Hükümetin bir avuç yandaşa kucak açtığını, memuru görmezden geldiğini ifade eden Genel Başkan, “kamu çalışanlarını hesaba katmayanları sandıkta boğacağız” dedi.
Koncuk, Milli Eğitim Bakanı Nimet ÇUBUKÇU’yu da eleştirerek, “verdiğiniz sözleri yerine getirmediniz. Bu sözleri yerine getirmeden hala nasıl Milli Eğitim Bakanı olarak o koltukta oturuyorsunuz?” diye sordu.
Türk Eğitim-Sen üyeleri daha sonra Milli Eğitim Bakanlığı önünden Sıhhiye Abdi İpekçi Parkı’na kadar yürüdü. Abdi İpekçi Parkı’nda Türkiye Kamu-Sen’e bağlı tüm sendikalar biraraya gelerek, hükümeti alkışlar, ıslıklarla ve sloganlarla protesto etti. Türkiye Kamu-Sen’e MHP Milletvekilleri Akif Akkuş, Ahmet Duran Bulut, Kadir Ural, CHP Milletvekilleri Mustafa Özyürek, Ali Rıza Öztürk, Bayram Meral, DSP Milletvekilleri Hasan Macit, Hasan Erçelebi, Türk-İş Genel Başkanı Mustafa Kumlu ve Türk-İş Yönetim Kurulu Üyeleri, Türkiye Kamu Çalışanları Vakfı Başkanı Şemsettin Yelmen, Ülküm İşçiler Derneği genel Başkanı Refik Üstün ile Türkiye İşçi Emeklileri Derneği, TESK, Birleşik Emeklileri Derneği ve Bağ-Kur Emekliler Derneği yöneticileri destek verdi.

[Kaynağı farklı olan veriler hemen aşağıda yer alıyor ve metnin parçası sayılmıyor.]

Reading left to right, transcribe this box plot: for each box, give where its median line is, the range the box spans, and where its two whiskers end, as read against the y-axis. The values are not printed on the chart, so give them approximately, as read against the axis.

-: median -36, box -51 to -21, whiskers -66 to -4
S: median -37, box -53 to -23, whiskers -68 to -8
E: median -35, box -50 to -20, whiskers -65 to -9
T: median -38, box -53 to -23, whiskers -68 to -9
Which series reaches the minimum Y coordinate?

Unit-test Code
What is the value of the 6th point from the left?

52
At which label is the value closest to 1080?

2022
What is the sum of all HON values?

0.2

Burada bir konuşma yapan Türkiye Kamu-Sen Genel Başkanı Bircan AKYILDIZ, Türk memurunun toplu sözleşme ve grev hakkına giden yolda en büyük adımı attığını, sendikacılığa bir mihenk taşı daha eklediğini söyledi.

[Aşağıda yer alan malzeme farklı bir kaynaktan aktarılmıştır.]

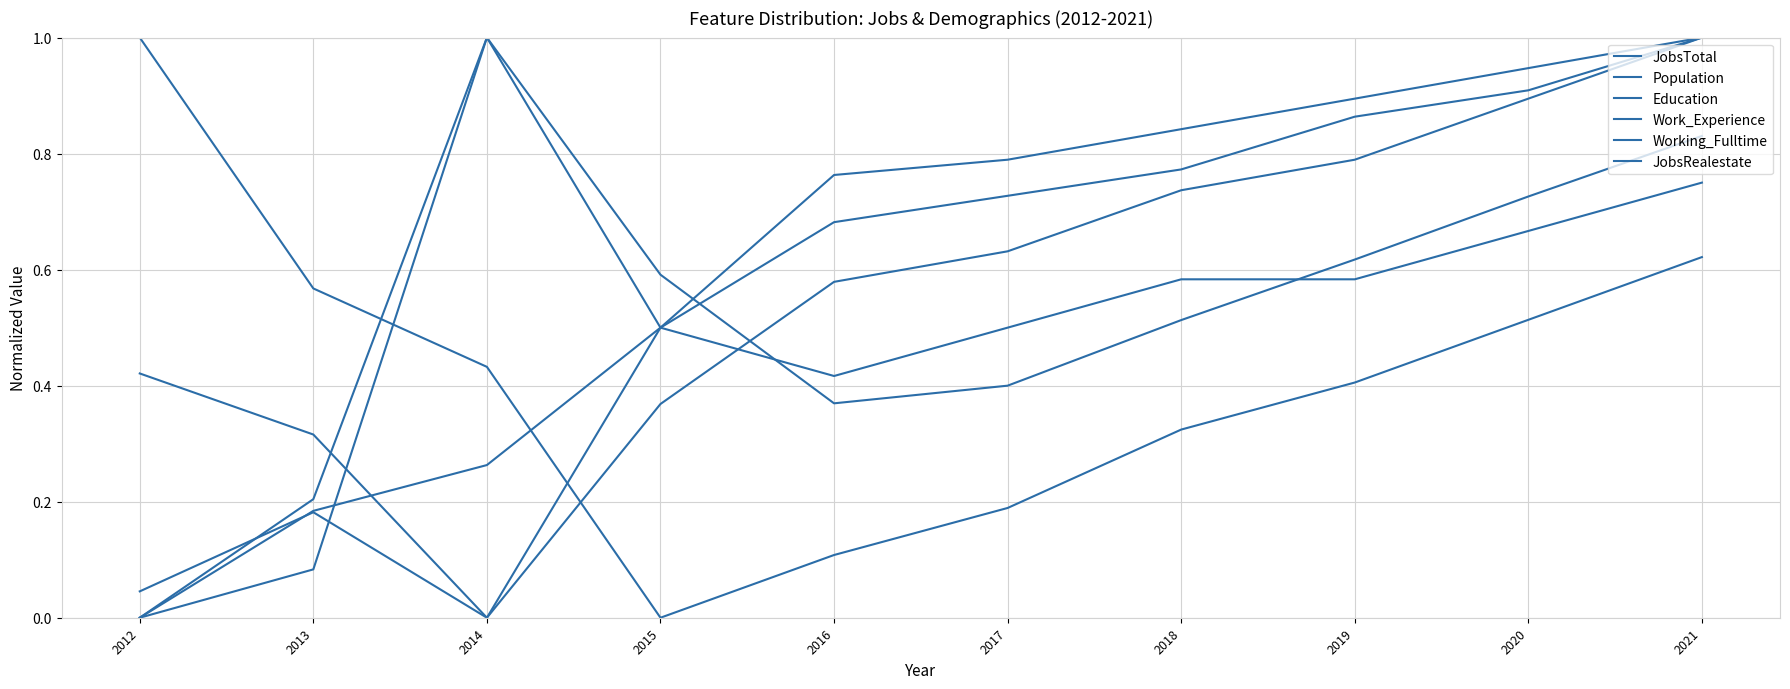

The JobsTotal series shows 0.3 at 2017. True or false?

False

Memurların üzerlerine atılan her türlü yaftayı parçaladığını ifade eden Akyıldız, ”(Memur ne iş yapıyor ki! Yan gelip yatıyor) diyenler, memurların ne iş yaptığını görecektir” dedi. Hükümetin diyalog mekanizmalarını tahrip ettiğini savunan Akyıldız, şöyle konuştu: ”Müzakereden anlamayan, hoş görüyü acziyet sayanlara karşı eylem zorunlu haline gelmiştir. Bugün verdiğimiz mücadelede gücümüzü haklılığımızdan almaktayız. Şimdi artık haklı davamız için yola çıktık, bizler de demokratik, ekonomik, sosyal ve siyasal haklarımızı istiyoruz. Yıllardır memursuz bir ülke özlemiyle yanıp tutuşanlar, şimdi memursuz Türkiye’yi görsünler” diye konuştu.